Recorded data

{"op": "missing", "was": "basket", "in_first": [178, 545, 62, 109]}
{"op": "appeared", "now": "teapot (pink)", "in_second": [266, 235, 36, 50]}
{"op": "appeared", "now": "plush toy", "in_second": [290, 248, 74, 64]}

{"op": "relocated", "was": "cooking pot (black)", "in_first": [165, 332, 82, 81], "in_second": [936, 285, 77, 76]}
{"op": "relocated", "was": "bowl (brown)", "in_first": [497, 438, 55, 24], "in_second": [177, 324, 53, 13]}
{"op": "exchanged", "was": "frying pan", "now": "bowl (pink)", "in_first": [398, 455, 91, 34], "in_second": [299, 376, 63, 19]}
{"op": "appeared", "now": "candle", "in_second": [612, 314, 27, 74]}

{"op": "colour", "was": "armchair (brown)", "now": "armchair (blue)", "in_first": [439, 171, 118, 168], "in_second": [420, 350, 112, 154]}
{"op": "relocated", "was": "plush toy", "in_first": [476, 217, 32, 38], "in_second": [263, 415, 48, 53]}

» DIRECTIONS
Nothing should be changed: write out all of the data as is.

» SOLUTION TO THE PROBLEM
{"op": "missing", "was": "basket", "in_first": [178, 545, 62, 109]}
{"op": "appeared", "now": "teapot (pink)", "in_second": [266, 235, 36, 50]}
{"op": "appeared", "now": "plush toy", "in_second": [290, 248, 74, 64]}

{"op": "relocated", "was": "cooking pot (black)", "in_first": [165, 332, 82, 81], "in_second": [936, 285, 77, 76]}
{"op": "relocated", "was": "bowl (brown)", "in_first": [497, 438, 55, 24], "in_second": [177, 324, 53, 13]}
{"op": "exchanged", "was": "frying pan", "now": "bowl (pink)", "in_first": [398, 455, 91, 34], "in_second": [299, 376, 63, 19]}
{"op": "appeared", "now": "candle", "in_second": [612, 314, 27, 74]}

{"op": "colour", "was": "armchair (brown)", "now": "armchair (blue)", "in_first": [439, 171, 118, 168], "in_second": [420, 350, 112, 154]}
{"op": "relocated", "was": "plush toy", "in_first": [476, 217, 32, 38], "in_second": [263, 415, 48, 53]}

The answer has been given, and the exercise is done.